** Job 1 **
Revise the forum thread on tank cleaners by writing out everything from "## bluekrissyspikes (Apr" down to "of it's own." again, with "larger tank" changed to "bigger tank".

** Extract **
==*==

# Better cleaner



## taillight (May 19, 2009)

what will clean leftover food from the bottom of the tank better, a pleco or a cat fish ?


----------



## Darkblade48 (Jan 28, 2008)

Catfish nor Plecos are not meant to be "cleaner" fish. They will need their own foods (i.e. sinking pellets) if you want to keep them.

If you find that you have a lot of uneaten food at the bottom of the tank, then it means you are feeding too much.


----------



## Hitch (Apr 26, 2009)

the best cleaner is a net or a vacuum. And yes, if there are leftover food, you are feeding too much.

even if you are adding a fish that would eat some of the left over food, they will be creating more waste....so its quite counter productive to get a fish for the purpose of "cleaning"..

*just a small side note...plecos are catfish..*


----------



## bluekrissyspikes (Apr 16, 2009)

i agree with feeding too much but if you have a larger tank that is not fully stocked you could still get something that will eat any food that goes to the bottom. it won't clean poo or anything though, and it will still make a mess of it's own.


----------



## Cory (May 2, 2008)

I've just recently got back into corydoras because I thought the panda cories were cute for a long time. Even though I know some small pieces of flake get down to the bottom where they can eat it I still feed them their own sinking pellets just to be sure. Even if they could survive off the leavings of other fish they still wouldn't be eating the waste so a gravel vacuum is neccessary either way. While marine tanks are a bit different, there isn't really such thing as a utility fish in FW with the exception of maybe bristlenoses and a few others that eat algae but they also require supplementary food.


----------

==*==

** Job 2 **
Locate each line of the rows containing the string "iPhone" and copy those lines.

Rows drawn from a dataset
==*==

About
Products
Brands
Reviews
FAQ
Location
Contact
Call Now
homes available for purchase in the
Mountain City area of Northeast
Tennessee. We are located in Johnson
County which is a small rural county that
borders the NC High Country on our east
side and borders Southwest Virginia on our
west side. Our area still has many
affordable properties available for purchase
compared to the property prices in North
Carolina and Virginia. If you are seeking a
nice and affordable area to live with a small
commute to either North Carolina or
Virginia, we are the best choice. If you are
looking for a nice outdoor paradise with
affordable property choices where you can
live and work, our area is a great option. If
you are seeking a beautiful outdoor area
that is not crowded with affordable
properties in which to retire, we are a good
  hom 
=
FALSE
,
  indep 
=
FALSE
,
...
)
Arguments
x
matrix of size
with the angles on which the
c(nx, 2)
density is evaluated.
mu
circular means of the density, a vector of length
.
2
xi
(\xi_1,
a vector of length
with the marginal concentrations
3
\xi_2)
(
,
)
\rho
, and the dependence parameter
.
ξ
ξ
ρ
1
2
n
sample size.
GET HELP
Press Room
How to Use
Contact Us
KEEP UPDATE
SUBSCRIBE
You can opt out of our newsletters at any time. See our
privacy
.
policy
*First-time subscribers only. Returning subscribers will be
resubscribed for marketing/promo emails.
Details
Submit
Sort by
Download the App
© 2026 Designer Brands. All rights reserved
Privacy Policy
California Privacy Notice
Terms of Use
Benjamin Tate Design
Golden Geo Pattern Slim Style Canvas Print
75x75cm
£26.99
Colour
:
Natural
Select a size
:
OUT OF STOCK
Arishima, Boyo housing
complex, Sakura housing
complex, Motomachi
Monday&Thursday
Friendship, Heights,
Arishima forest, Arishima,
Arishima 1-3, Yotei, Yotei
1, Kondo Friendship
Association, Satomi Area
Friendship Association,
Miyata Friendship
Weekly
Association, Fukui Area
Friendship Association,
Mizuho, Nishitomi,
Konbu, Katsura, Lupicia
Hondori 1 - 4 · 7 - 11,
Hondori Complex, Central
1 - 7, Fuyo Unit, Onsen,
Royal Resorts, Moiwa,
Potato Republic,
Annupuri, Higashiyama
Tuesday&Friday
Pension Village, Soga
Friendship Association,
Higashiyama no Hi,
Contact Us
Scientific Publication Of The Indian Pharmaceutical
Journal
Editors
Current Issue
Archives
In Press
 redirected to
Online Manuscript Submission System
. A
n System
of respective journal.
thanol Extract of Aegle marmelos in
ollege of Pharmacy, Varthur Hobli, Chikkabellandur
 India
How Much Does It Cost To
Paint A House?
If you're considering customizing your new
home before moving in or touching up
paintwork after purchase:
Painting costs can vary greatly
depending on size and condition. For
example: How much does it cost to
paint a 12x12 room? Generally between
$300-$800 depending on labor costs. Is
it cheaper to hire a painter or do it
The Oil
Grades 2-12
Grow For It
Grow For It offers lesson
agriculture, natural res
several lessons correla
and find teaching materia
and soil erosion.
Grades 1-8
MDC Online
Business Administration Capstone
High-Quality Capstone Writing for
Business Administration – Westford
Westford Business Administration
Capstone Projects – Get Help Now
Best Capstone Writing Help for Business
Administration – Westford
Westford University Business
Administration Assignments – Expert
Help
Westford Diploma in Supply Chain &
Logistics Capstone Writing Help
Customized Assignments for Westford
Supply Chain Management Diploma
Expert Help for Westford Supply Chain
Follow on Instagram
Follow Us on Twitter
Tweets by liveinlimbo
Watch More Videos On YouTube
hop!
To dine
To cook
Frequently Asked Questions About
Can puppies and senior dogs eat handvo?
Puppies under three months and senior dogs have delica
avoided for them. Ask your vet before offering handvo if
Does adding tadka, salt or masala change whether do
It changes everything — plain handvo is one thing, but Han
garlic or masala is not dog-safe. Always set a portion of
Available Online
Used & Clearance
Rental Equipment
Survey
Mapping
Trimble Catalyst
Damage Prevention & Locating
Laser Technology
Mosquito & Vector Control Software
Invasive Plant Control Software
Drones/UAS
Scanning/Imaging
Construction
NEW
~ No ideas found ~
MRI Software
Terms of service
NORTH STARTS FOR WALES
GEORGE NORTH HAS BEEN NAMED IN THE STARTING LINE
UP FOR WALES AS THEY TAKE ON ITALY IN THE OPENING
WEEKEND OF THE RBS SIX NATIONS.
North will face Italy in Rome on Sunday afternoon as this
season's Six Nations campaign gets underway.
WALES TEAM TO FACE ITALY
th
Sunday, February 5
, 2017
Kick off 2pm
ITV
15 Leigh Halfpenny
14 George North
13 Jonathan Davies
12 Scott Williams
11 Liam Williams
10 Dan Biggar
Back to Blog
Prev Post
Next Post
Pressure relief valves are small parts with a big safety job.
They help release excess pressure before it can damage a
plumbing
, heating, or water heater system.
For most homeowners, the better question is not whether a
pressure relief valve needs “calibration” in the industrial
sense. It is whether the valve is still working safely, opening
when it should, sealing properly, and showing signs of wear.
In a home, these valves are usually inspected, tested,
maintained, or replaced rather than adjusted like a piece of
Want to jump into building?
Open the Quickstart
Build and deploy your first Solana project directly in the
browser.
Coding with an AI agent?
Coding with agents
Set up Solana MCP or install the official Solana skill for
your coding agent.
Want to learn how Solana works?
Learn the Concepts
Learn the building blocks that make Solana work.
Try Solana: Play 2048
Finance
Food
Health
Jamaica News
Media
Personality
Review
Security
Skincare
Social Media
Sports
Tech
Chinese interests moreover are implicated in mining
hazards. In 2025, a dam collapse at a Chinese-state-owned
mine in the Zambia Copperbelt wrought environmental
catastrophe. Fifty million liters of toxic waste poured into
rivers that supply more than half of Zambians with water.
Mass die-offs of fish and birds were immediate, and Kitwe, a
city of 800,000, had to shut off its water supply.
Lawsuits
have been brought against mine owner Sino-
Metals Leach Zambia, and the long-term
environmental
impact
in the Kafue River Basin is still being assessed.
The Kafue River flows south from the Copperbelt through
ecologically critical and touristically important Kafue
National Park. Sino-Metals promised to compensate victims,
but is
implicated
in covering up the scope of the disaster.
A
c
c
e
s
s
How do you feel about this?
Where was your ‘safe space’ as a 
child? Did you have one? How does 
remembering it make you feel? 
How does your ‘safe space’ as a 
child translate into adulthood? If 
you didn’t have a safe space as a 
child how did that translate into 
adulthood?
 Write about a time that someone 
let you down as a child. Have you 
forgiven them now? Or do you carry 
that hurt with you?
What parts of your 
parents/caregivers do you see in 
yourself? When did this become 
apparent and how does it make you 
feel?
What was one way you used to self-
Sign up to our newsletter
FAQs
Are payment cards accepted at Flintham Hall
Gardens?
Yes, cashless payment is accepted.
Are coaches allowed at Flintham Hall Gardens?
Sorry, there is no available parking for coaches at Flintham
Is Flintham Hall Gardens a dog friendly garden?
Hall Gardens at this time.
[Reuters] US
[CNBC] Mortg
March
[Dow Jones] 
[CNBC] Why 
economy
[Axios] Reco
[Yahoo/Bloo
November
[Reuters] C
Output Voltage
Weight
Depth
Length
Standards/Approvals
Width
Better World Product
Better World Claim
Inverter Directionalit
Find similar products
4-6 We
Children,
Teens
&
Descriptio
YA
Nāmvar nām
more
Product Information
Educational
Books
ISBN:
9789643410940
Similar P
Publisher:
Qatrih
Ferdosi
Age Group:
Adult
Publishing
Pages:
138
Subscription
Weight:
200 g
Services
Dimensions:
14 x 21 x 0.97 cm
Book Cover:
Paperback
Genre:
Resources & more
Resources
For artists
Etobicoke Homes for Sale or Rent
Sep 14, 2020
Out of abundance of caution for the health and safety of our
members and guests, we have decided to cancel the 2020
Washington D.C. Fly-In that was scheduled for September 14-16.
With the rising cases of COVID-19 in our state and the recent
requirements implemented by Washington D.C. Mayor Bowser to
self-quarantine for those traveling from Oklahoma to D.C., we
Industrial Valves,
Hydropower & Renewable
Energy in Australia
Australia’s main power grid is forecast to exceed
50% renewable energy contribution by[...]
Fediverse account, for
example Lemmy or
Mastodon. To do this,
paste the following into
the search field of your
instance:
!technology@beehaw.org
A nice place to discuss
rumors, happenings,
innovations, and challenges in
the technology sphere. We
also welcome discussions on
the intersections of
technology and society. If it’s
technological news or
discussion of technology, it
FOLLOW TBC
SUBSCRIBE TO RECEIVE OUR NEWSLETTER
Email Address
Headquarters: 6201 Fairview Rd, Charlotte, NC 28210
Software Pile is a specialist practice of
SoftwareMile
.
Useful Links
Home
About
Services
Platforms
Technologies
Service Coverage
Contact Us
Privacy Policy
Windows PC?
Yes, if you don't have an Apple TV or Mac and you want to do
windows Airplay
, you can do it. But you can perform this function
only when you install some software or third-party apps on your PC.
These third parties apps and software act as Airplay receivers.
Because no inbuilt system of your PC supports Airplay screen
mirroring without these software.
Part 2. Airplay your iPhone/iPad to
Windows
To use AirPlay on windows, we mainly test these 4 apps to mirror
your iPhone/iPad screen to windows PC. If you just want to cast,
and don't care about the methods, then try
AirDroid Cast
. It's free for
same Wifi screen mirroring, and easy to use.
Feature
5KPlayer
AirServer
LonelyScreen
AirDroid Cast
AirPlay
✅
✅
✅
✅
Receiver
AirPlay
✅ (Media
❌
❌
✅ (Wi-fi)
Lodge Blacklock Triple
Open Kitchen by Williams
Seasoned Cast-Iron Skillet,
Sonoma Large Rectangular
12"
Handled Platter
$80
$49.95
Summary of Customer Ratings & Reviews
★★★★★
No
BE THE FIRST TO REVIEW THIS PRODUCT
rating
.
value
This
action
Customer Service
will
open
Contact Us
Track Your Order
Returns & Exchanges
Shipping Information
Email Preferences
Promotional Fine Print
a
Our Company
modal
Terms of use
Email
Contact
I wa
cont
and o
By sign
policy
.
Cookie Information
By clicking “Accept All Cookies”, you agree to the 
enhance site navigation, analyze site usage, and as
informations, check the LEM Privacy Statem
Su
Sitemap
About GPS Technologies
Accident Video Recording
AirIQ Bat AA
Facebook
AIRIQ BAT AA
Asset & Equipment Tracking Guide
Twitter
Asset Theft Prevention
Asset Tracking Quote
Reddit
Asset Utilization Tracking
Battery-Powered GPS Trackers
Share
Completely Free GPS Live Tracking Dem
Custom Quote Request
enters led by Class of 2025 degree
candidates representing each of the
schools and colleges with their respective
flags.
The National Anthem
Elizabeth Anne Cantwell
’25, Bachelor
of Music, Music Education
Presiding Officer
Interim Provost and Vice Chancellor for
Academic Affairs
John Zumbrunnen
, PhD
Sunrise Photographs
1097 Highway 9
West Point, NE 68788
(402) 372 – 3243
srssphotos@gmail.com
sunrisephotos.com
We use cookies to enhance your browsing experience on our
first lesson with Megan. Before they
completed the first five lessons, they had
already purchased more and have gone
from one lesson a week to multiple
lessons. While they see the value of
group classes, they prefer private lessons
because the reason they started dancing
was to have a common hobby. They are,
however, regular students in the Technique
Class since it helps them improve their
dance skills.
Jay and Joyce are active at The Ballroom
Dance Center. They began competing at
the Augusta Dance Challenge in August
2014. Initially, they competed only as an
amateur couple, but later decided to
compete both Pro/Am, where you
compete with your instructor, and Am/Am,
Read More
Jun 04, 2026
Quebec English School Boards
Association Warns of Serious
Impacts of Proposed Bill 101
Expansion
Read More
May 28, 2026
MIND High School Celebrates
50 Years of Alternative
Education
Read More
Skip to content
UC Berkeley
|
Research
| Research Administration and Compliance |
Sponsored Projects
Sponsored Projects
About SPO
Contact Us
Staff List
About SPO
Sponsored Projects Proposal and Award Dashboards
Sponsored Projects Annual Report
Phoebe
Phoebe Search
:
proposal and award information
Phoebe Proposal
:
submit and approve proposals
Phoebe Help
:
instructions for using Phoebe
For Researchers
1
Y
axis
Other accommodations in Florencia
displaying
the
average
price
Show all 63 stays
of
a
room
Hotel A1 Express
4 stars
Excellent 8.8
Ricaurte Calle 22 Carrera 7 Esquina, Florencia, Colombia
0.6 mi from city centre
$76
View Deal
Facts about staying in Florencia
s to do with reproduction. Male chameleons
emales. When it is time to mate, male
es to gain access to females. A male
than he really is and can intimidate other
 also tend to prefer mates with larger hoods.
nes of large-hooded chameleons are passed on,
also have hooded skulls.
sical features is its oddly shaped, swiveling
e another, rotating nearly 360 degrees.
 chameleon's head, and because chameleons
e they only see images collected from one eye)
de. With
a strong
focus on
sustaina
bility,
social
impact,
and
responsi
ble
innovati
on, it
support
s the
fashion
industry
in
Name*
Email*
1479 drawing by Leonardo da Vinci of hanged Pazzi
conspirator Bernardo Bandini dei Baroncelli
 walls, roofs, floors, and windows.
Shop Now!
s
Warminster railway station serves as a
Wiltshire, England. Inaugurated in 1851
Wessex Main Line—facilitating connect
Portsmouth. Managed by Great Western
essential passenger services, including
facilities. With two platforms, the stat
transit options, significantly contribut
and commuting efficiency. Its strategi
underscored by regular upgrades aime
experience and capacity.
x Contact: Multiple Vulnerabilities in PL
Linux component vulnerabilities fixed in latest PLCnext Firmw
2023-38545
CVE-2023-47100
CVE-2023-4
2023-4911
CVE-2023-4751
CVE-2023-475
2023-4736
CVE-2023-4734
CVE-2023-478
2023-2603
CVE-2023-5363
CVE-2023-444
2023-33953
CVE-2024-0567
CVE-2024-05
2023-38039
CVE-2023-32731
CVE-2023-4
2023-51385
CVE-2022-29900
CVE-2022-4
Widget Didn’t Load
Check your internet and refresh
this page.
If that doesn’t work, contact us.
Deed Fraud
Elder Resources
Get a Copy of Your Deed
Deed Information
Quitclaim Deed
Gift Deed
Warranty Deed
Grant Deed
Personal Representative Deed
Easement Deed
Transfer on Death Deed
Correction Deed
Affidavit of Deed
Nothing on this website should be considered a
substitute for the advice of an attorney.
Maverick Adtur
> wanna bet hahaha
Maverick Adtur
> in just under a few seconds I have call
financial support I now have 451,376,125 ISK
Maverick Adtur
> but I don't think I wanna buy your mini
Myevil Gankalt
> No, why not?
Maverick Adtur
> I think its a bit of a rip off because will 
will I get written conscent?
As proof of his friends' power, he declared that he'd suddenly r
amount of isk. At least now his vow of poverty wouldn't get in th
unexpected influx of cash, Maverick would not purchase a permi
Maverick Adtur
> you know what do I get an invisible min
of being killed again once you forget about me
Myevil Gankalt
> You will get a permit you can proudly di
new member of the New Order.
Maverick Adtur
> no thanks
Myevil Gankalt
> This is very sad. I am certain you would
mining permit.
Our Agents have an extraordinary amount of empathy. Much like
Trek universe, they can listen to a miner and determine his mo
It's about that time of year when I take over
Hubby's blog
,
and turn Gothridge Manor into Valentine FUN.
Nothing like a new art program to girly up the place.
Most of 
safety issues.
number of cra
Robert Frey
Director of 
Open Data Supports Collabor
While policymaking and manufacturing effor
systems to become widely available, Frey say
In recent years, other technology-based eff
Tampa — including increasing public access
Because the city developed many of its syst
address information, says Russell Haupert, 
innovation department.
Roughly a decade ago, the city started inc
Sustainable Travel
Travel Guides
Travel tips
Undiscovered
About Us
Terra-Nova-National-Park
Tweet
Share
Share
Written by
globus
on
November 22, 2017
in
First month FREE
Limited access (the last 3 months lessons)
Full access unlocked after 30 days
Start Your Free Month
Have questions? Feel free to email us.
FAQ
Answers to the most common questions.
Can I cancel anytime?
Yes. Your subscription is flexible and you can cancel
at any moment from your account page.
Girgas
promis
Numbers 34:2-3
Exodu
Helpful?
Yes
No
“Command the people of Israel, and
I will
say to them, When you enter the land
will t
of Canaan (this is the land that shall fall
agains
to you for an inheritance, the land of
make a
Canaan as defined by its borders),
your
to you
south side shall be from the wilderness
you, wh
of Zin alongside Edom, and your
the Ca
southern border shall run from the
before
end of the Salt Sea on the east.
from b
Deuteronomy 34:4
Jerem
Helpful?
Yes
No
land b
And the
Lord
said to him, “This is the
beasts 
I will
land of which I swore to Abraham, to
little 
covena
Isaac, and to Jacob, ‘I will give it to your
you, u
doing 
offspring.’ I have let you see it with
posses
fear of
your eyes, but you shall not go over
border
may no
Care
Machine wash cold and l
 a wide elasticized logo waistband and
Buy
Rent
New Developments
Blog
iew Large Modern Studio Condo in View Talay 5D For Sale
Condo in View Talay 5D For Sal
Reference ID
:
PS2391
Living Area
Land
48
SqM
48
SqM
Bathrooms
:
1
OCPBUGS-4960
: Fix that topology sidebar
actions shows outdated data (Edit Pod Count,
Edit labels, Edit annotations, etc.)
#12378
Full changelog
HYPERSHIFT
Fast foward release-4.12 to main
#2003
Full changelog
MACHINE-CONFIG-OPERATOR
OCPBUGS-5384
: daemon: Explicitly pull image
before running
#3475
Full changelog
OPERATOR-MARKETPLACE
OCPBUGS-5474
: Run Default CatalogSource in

==*==

** Task solution 1 **
## bluekrissyspikes (Apr 16, 2009)

i agree with feeding too much but if you have a bigger tank that is not fully stocked you could still get something that will eat any food that goes to the bottom. it won't clean poo or anything though, and it will still make a mess of it's own.

** Task solution 2 **
Part 2. Airplay your iPhone/iPad to
your iPhone/iPad screen to windows PC. If you just want to cast,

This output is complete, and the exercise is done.